A l’aube de la fin des temps, il y a comme une prise de conscience dans l’air qui se traduit par un malaise. La psychologie appelée transgénérationnelle propose de libérer les individus du poids psychologique qui est l’héritage de l’histoire familiale. Un problème non résolu par un arrière grand -parent ou autre dans la constellation familiale risque de se reproduire dans les générations prochaines jusqu’à ce qu’il soit reconnu et solutionné. Mais ne serait-ce pas une illusion que de penser atteindre le nœud d’une épreuve dont la complexité nous échappe ? Cette approche nous laisse enfermer dans la compréhension d’un monde évoluant dans une relation de cause à effet et dépourvu de la Présence Divine.

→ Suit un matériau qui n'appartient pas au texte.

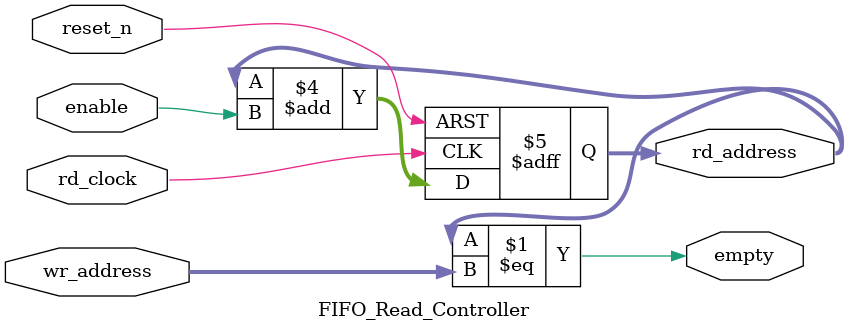
<source format=v>
/*
 * Copyright (c) 2012-2013, Synflow SAS
 * All rights reserved.
 * 
 * REDISTRIBUTION of this file in source and binary forms, with or without
 * modification, is NOT permitted in any way.
 *
 * The use of this file in source and binary forms, with or without
 * modification, is permitted if you have a valid commercial license of
 * Synflow Studio.
 * If you do NOT have a valid license of Synflow Studio: you are NOT allowed
 * to use this file.
 * 
 * THIS SOFTWARE IS PROVIDED BY THE COPYRIGHT HOLDERS AND CONTRIBUTORS "AS IS"
 * AND ANY EXPRESS OR IMPLIED WARRANTIES, INCLUDING, BUT NOT LIMITED TO, THE
 * IMPLIED WARRANTIES OF MERCHANTABILITY AND FITNESS FOR A PARTICULAR PURPOSE
 * ARE DISCLAIMED. IN NO EVENT SHALL THE COPYRIGHT OWNER OR CONTRIBUTORS BE
 * LIABLE FOR ANY DIRECT, INDIRECT, INCIDENTAL, SPECIAL, EXEMPLARY, OR
 * CONSEQUENTIAL DAMAGES (INCLUDING, BUT NOT LIMITED TO, PROCUREMENT OF
 * SUBSTITUTE GOODS OR SERVICES; LOSS OF USE, DATA, OR PROFITS; OR BUSINESS
 * INTERRUPTION) HOWEVER CAUSED AND ON ANY THEORY OF LIABILITY, WHETHER IN CONTRACT,
 * STRICT LIABILITY, OR TORT (INCLUDING NEGLIGENCE OR OTHERWISE) ARISING IN ANY
 * WAY OUT OF THE USE OF THIS SOFTWARE, EVEN IF ADVISED OF THE POSSIBILITY OF
 * SUCH DAMAGE
 */

/**
 * Title   : FIFO read controller
 * Authors : Nicolas Siret <nicolas.siret@synflow.com>, Matthieu Wipliez <matthieu.wipliez@synflow.com>
 */
module FIFO_Read_Controller
  #(parameter depth = 8)
  (
    input reset_n,
    input rd_clock,
    input enable,
    input [depth - 1 : 0] wr_address,
    output empty,
    output reg [depth - 1 : 0] rd_address
  );

  assign empty = rd_address == wr_address;

  always @(negedge reset_n or posedge rd_clock)
    if (~reset_n)
      rd_address <= 0;
    else
      rd_address <= rd_address + enable;

endmodule

</source>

Nous sommes tous le fruit des actes de nos ancêtres qui remontent jusqu’à Adam Harichone. La responsabilité des fautes de nos pères depuis la consommation du fruit défendu et de l’érection du veau d’or rejaillit à chaque génération. Rabbi Nahman nous prévient qu’il est impossible de savoir où est le commencement des choses. Jusqu’où faudrait-il remonter et par quel fil conducteur pour retrouver la racine d’une problématique ? Dans les prières qu’ont instituées nos Sages, Hachem est appelé :  »Koré hadorot » Il est le Seul à sonder les générations et à détenir le tenant et aboutissant de chaque âme dans son parcours sur terre.

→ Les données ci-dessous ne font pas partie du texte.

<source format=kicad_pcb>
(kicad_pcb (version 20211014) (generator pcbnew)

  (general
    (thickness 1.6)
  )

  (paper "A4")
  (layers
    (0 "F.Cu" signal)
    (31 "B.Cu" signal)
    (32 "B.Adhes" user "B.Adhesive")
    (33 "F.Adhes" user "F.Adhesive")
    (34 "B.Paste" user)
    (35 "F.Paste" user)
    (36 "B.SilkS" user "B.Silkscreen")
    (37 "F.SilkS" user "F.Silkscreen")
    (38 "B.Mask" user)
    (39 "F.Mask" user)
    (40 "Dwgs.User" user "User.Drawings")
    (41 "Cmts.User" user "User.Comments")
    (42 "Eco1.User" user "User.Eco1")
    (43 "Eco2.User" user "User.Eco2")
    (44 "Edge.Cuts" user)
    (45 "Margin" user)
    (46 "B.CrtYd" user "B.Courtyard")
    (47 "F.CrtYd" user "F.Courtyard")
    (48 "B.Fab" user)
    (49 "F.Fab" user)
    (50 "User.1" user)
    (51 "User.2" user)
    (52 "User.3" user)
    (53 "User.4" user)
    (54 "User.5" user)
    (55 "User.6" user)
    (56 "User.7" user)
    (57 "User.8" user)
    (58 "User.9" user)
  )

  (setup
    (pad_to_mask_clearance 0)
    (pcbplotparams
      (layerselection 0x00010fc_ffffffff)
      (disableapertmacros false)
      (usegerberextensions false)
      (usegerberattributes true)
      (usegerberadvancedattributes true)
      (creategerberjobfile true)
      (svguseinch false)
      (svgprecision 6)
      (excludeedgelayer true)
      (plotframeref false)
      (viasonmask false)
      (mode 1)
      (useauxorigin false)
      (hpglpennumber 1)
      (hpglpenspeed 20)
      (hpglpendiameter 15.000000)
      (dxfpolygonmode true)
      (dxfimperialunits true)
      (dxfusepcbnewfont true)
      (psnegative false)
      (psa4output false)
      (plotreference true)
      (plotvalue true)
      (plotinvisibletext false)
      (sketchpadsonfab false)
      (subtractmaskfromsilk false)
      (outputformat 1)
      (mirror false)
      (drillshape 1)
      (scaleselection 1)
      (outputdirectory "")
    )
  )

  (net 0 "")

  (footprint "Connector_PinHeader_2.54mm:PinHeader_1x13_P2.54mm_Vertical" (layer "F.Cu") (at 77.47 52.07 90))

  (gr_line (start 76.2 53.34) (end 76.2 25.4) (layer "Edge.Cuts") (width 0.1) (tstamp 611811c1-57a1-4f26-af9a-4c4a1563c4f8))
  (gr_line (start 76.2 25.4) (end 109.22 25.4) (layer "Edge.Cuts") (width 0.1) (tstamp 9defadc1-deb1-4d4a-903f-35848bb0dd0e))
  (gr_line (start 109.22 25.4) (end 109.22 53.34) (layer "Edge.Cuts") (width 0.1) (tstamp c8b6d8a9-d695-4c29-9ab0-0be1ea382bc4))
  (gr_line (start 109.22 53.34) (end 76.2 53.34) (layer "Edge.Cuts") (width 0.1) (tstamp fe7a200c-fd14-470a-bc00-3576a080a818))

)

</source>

Rabbi Nahman nous explique que le commencement de chaque chose est là où l’individu se trouve dans le moment présent. Faire abstraction du passé proche ou lointain et vivre le présent comme le début d’une nouvelle vie. Il n’est pas facile d’atteindre ce sentiment de commencement au milieu d’une vie. Rabbi Nahman nous donne aussi les conseils pour y arriver : s’attacher au tsadik ysod olam qui connait la source de chaque âme. Imaginer un tremblement de terre. Les premières instructions que l’on donne aux individus pour se protéger c’est de se placer près d’un mur de fondation parce qu’il a moins de possibilités qu’il s’effondre, ou encore sous les poutres d’entrée, là où se trouve la mezouza. C’est sur le tsadik ysod olam, le pilier du monde, que nous devons nous appuyer. Il nous relie à notre source, chose qui nous est impossible de faire surtout lorsque nous sommes arrivés à la fin des fins que Rabbi Nahman appelle le « kets hapelaot », la fin des merveilles.

Et ce n’est que de cette manière qu’il sera possible de relier la fin au début et le début à la fin pour que la création se fonde dans l’Unité d’Hachem.